[Entries from a dataset]
=-=-=

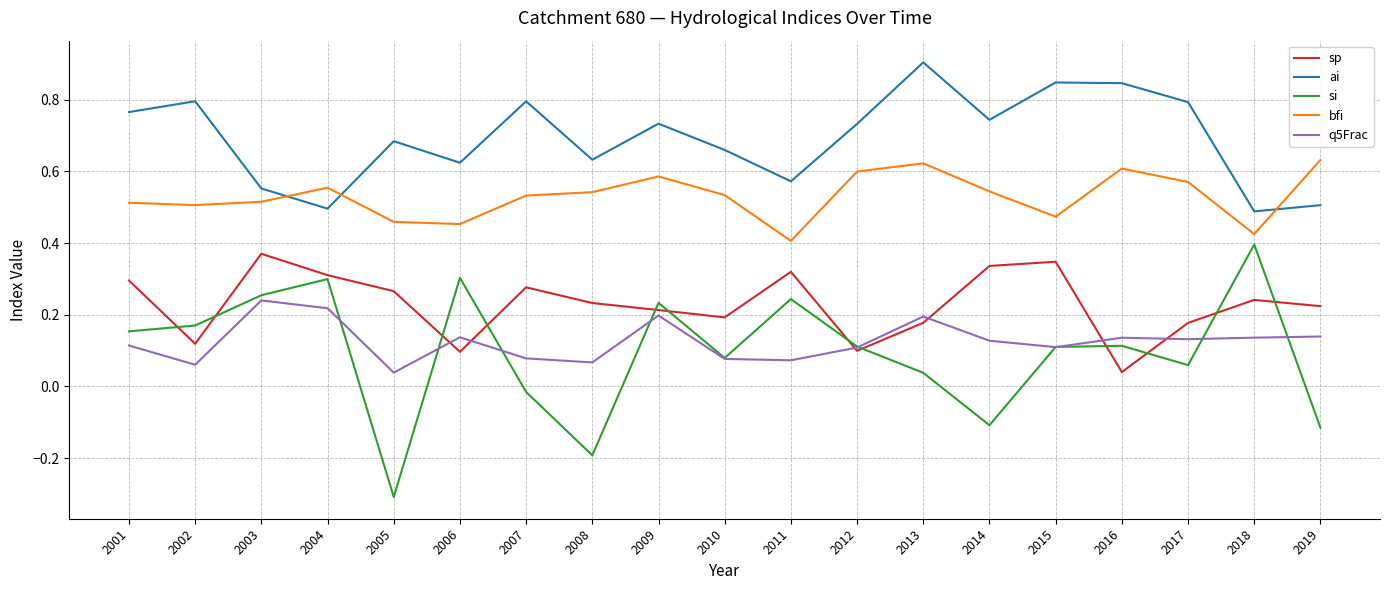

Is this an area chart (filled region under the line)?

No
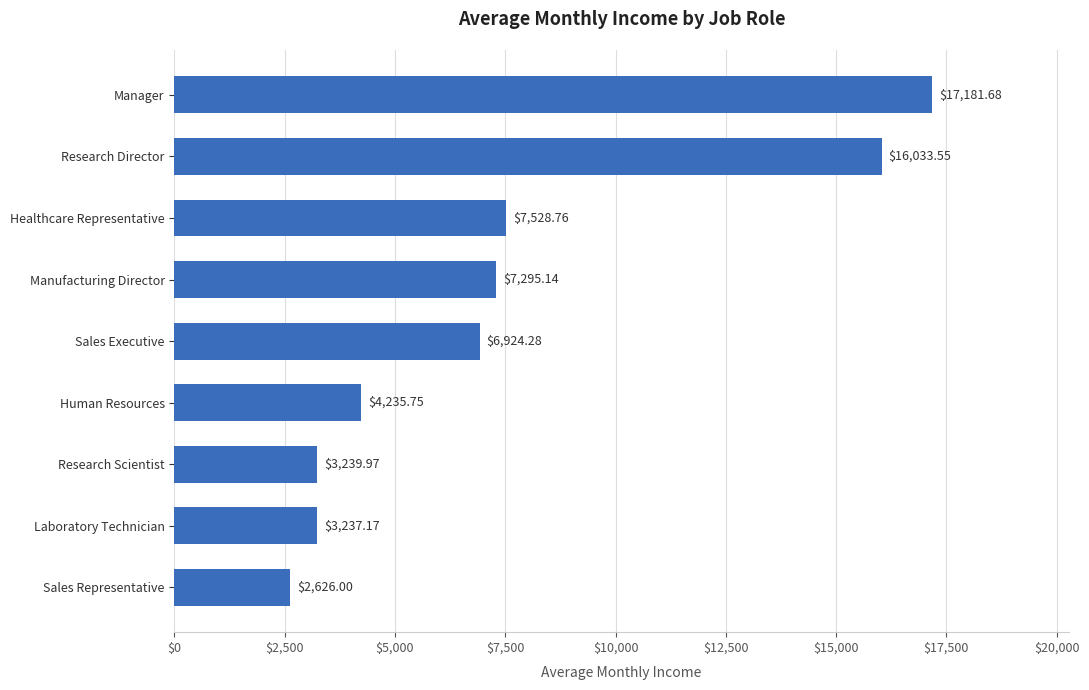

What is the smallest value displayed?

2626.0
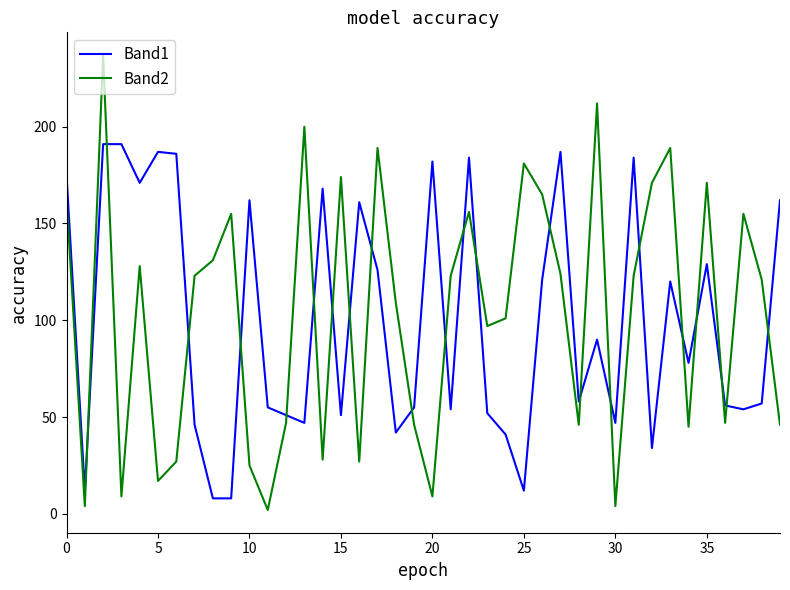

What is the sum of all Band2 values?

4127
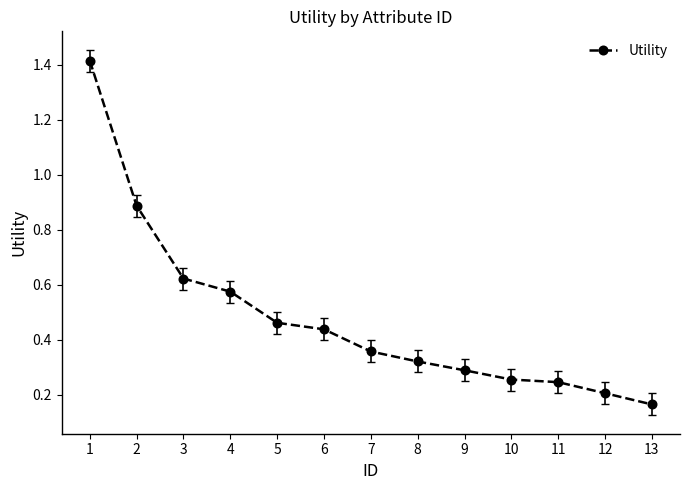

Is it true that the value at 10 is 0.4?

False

=-=-=

About this exercise
Substitute "lowest" for "smallest" and write out all the entries again, changing nothing else and omitting the pictures.

Answer space
Is this an area chart (filled region under the line)?

No

What is the lowest value displayed?

2626.0

What is the sum of all Band2 values?

4127

Is it true that the value at 10 is 0.4?

False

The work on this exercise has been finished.